Saved entries >>
* * * *

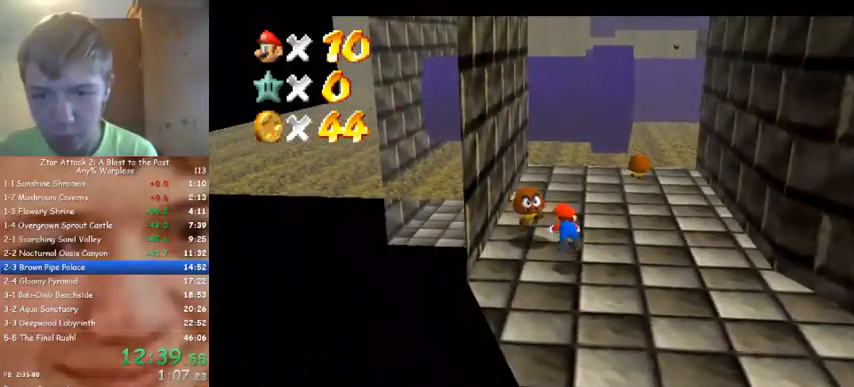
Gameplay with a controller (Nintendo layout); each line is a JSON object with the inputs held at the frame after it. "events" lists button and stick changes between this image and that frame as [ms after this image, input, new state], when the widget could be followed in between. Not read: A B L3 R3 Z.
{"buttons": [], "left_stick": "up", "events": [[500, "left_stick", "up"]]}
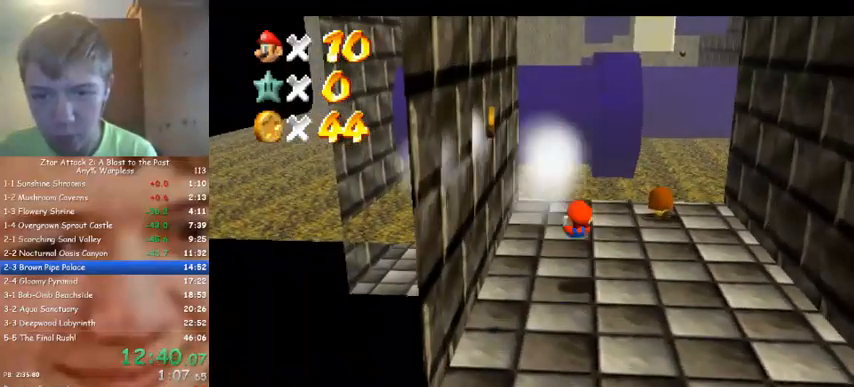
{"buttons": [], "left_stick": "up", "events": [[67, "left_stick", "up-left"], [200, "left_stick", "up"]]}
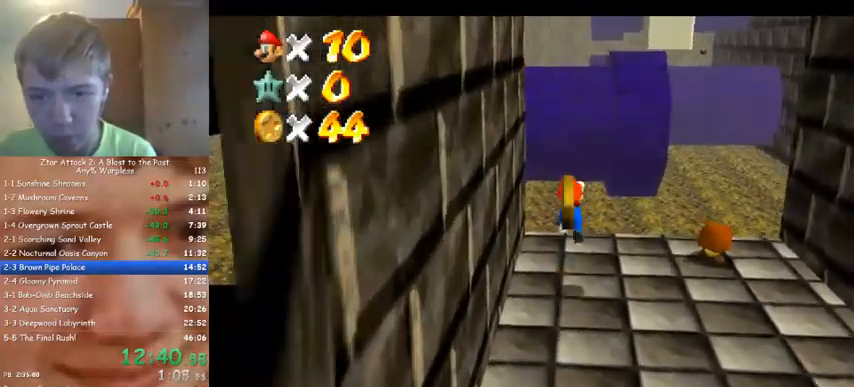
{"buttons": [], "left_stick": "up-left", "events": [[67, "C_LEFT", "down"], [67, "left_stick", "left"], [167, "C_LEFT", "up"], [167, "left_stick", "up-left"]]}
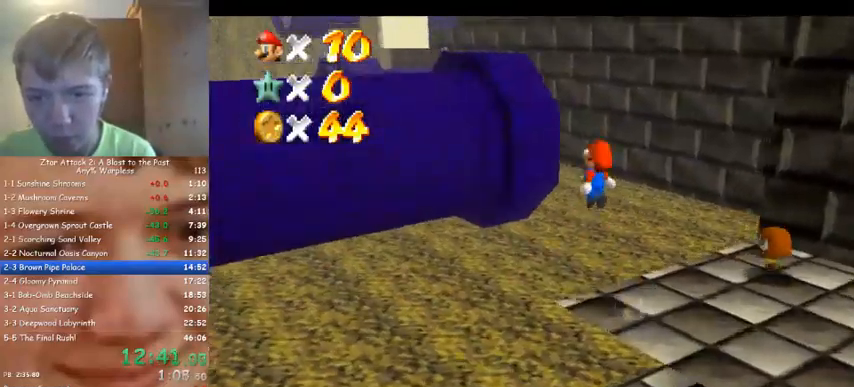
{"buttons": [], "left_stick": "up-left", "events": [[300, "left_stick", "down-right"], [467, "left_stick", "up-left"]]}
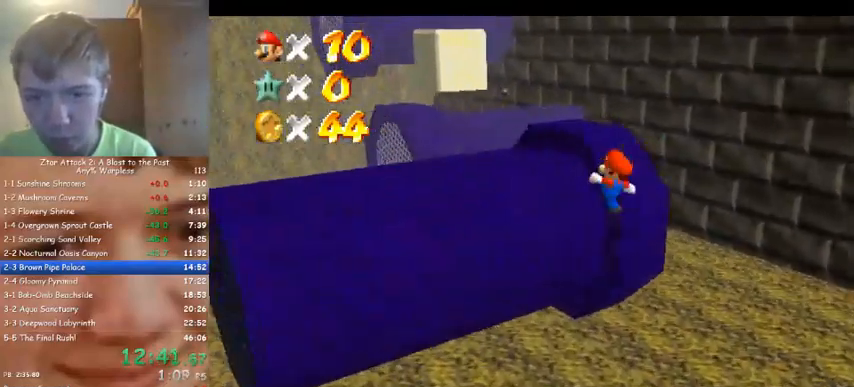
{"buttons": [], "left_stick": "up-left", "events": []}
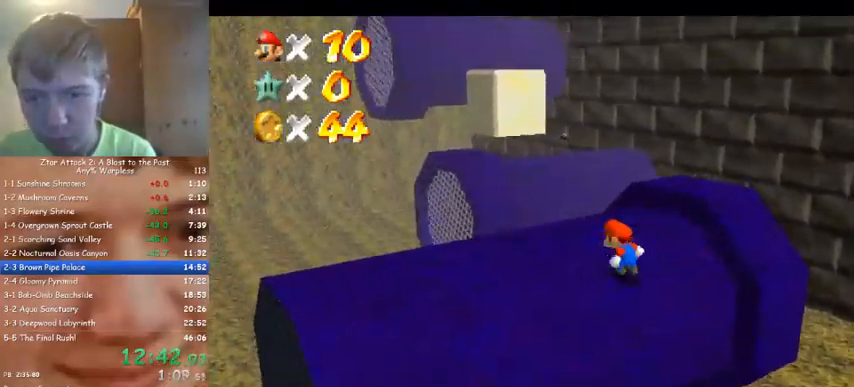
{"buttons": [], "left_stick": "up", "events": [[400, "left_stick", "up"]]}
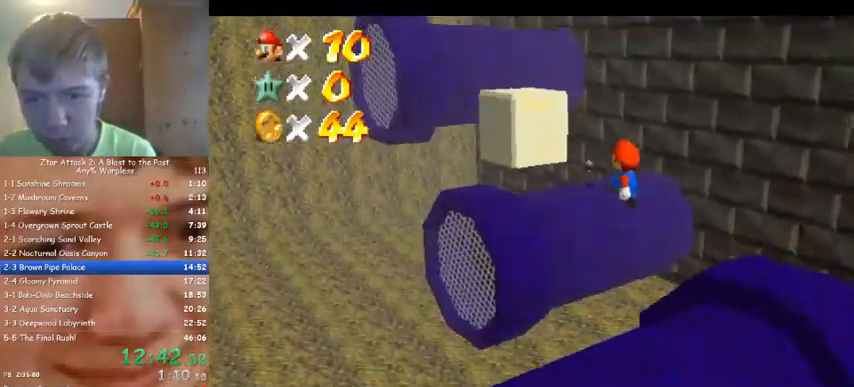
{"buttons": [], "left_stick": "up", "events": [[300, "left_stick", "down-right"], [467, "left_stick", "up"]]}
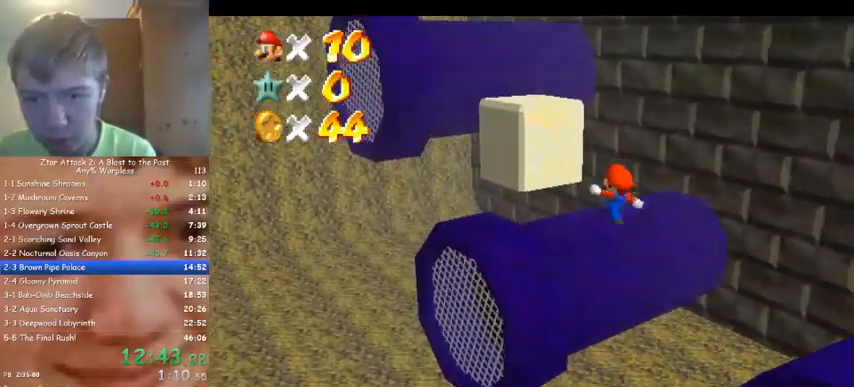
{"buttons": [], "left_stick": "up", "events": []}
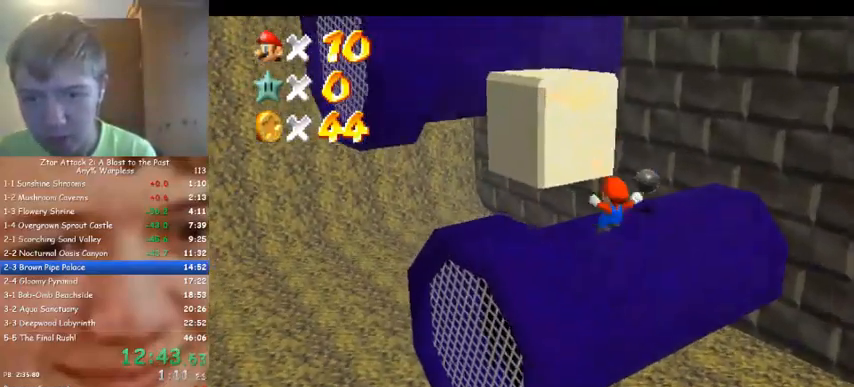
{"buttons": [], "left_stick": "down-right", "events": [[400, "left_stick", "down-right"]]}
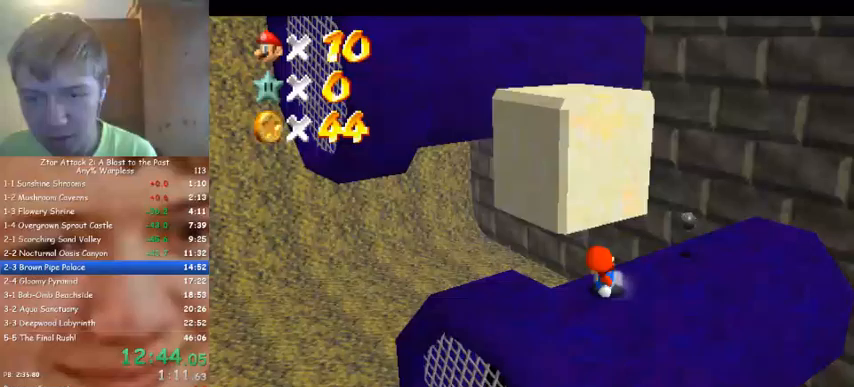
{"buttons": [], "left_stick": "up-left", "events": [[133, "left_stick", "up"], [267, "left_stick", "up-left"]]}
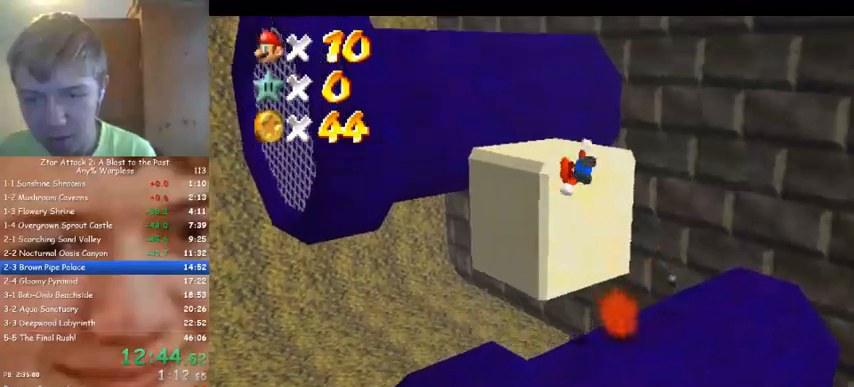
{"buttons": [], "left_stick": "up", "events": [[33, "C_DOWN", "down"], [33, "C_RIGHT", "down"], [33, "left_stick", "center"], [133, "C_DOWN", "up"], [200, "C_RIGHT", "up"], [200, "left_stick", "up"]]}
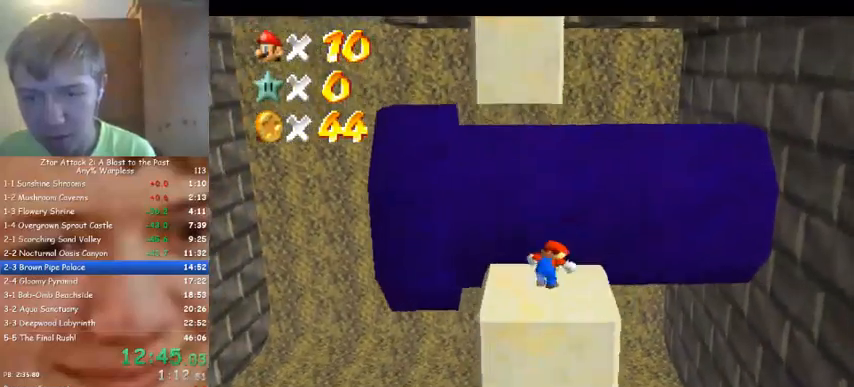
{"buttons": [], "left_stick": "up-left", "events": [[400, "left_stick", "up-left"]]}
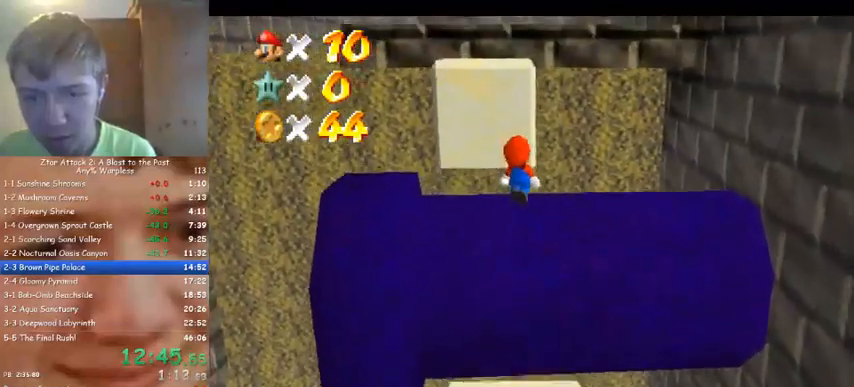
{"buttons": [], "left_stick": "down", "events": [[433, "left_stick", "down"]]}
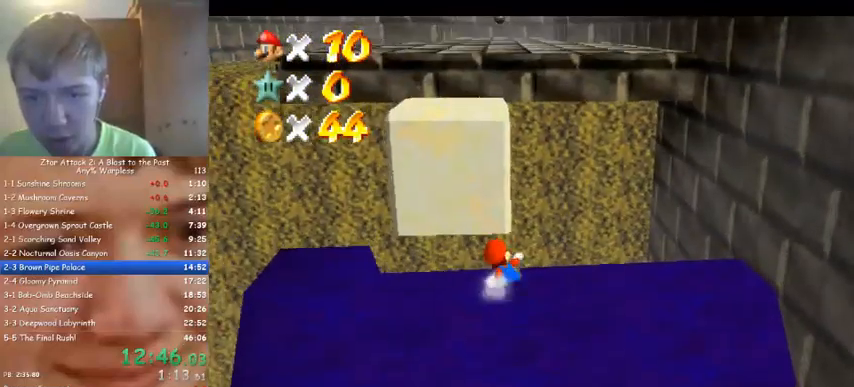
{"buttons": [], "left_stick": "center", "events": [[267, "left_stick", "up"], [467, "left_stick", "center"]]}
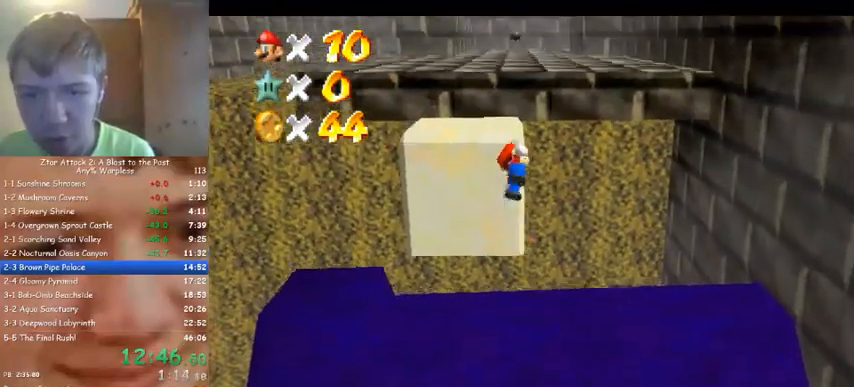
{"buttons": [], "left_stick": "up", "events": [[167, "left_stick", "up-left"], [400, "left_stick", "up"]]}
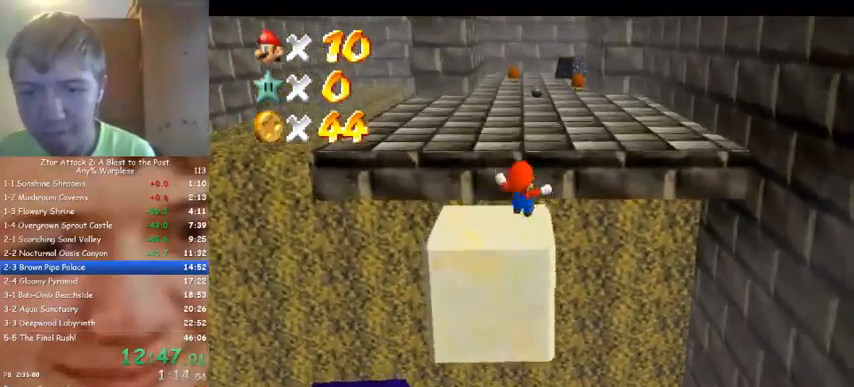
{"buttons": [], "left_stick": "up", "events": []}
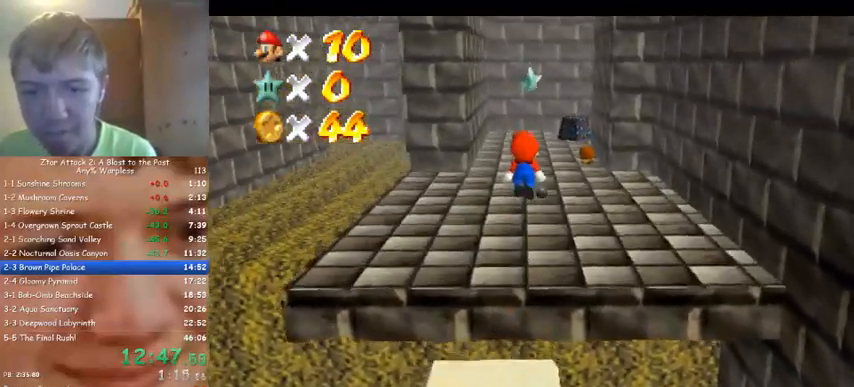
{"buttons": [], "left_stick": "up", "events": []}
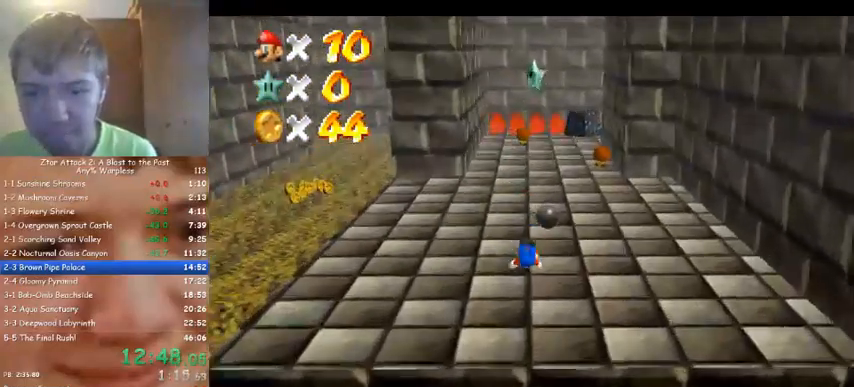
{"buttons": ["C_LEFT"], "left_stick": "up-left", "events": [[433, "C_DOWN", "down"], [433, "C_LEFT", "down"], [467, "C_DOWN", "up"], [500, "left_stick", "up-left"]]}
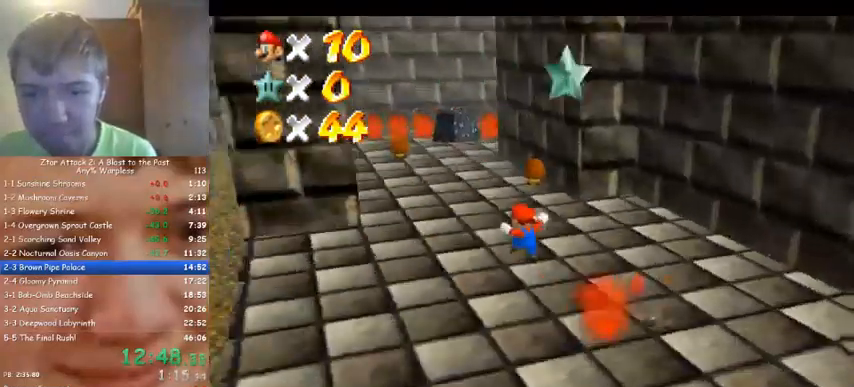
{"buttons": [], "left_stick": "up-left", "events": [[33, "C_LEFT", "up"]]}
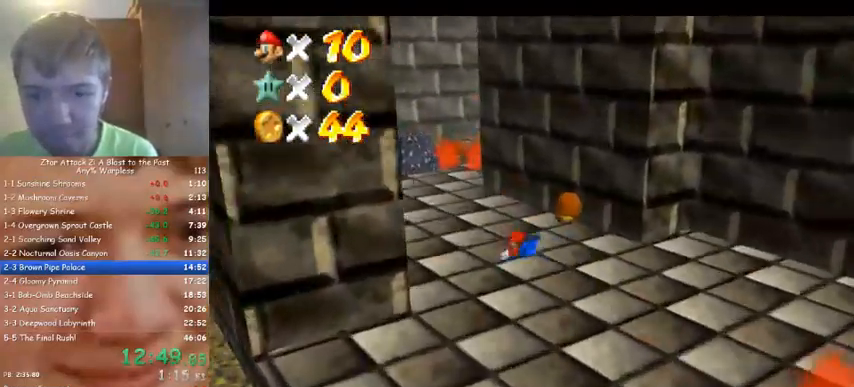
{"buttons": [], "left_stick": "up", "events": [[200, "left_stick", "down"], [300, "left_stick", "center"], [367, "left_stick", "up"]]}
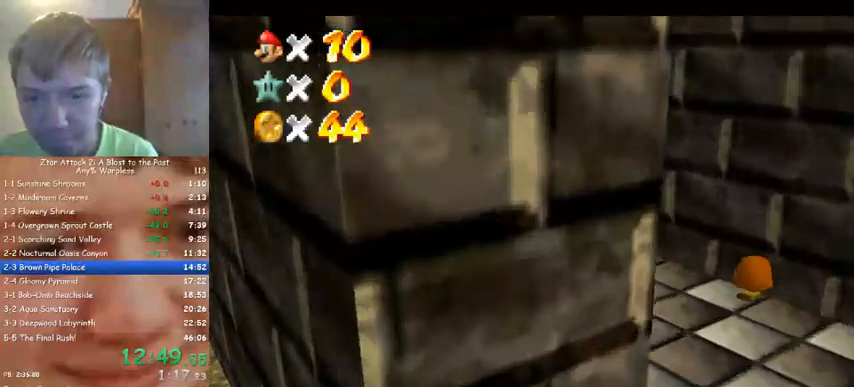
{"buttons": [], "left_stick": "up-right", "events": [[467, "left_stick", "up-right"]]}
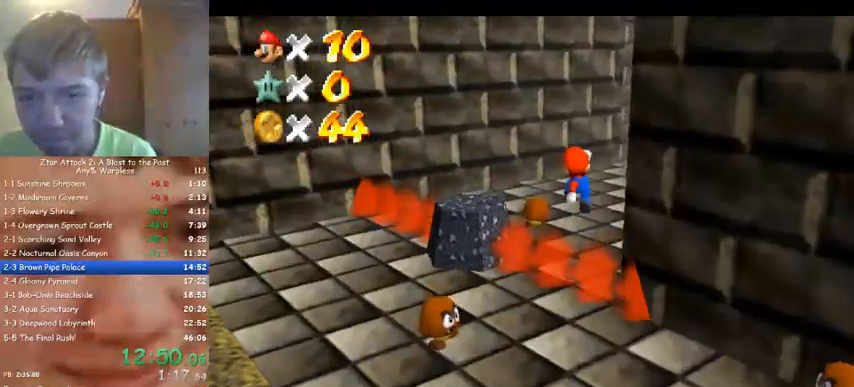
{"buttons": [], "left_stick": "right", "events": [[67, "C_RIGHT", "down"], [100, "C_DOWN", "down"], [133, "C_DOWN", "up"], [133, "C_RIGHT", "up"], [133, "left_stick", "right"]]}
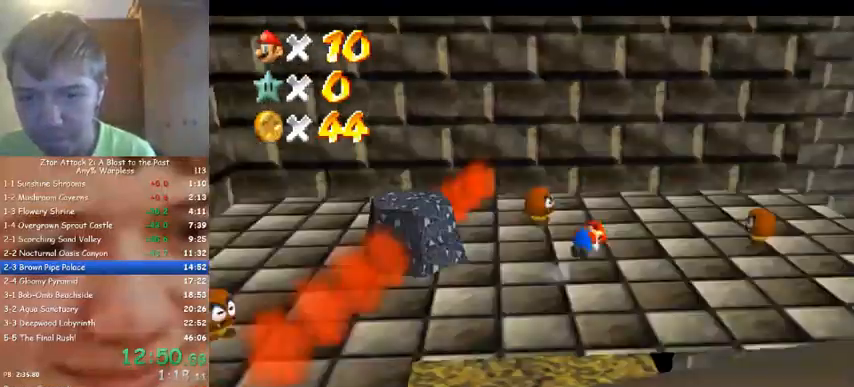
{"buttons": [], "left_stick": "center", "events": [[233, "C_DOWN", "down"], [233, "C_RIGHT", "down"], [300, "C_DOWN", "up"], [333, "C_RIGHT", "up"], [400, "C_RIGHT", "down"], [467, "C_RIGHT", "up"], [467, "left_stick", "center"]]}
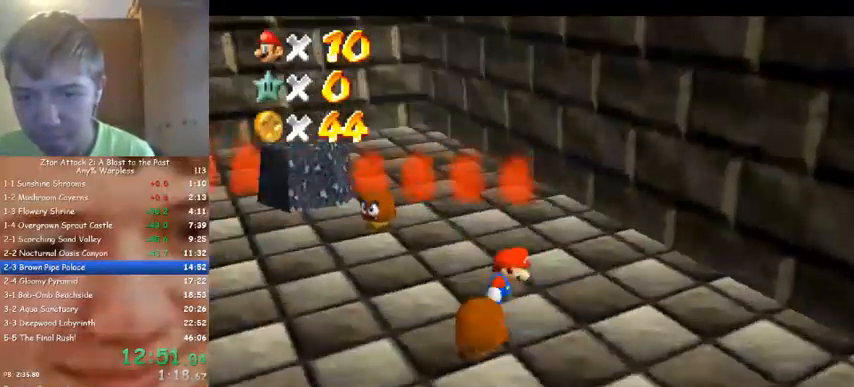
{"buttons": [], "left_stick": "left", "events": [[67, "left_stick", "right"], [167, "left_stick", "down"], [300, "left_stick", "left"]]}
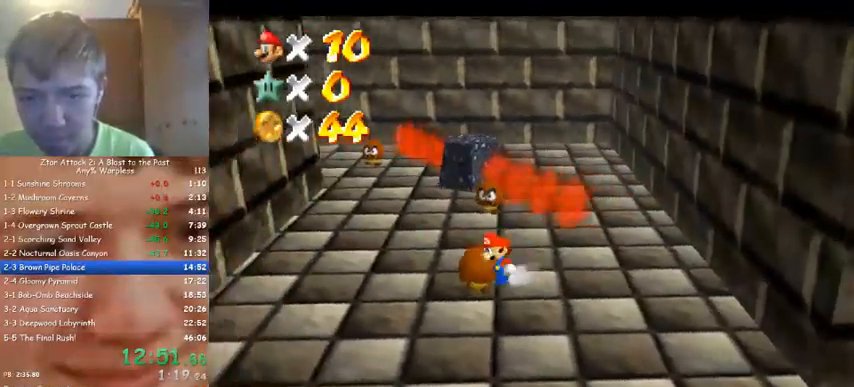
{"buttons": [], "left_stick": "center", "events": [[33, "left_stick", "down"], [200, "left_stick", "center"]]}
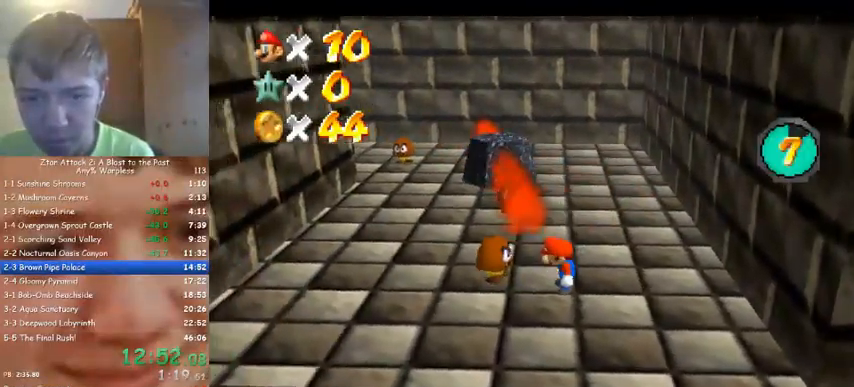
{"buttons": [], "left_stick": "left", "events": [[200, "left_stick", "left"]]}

* * * *

About this exercise >> Go over the data and return every line that includes the word "center".

Written solution >>
{"buttons": [], "left_stick": "up", "events": [[33, "C_DOWN", "down"], [33, "C_RIGHT", "down"], [33, "left_stick", "center"], [133, "C_DOWN", "up"], [200, "C_RIGHT", "up"], [200, "left_stick", "up"]]}
{"buttons": [], "left_stick": "center", "events": [[267, "left_stick", "up"], [467, "left_stick", "center"]]}
{"buttons": [], "left_stick": "up", "events": [[200, "left_stick", "down"], [300, "left_stick", "center"], [367, "left_stick", "up"]]}
{"buttons": [], "left_stick": "center", "events": [[233, "C_DOWN", "down"], [233, "C_RIGHT", "down"], [300, "C_DOWN", "up"], [333, "C_RIGHT", "up"], [400, "C_RIGHT", "down"], [467, "C_RIGHT", "up"], [467, "left_stick", "center"]]}
{"buttons": [], "left_stick": "center", "events": [[33, "left_stick", "down"], [200, "left_stick", "center"]]}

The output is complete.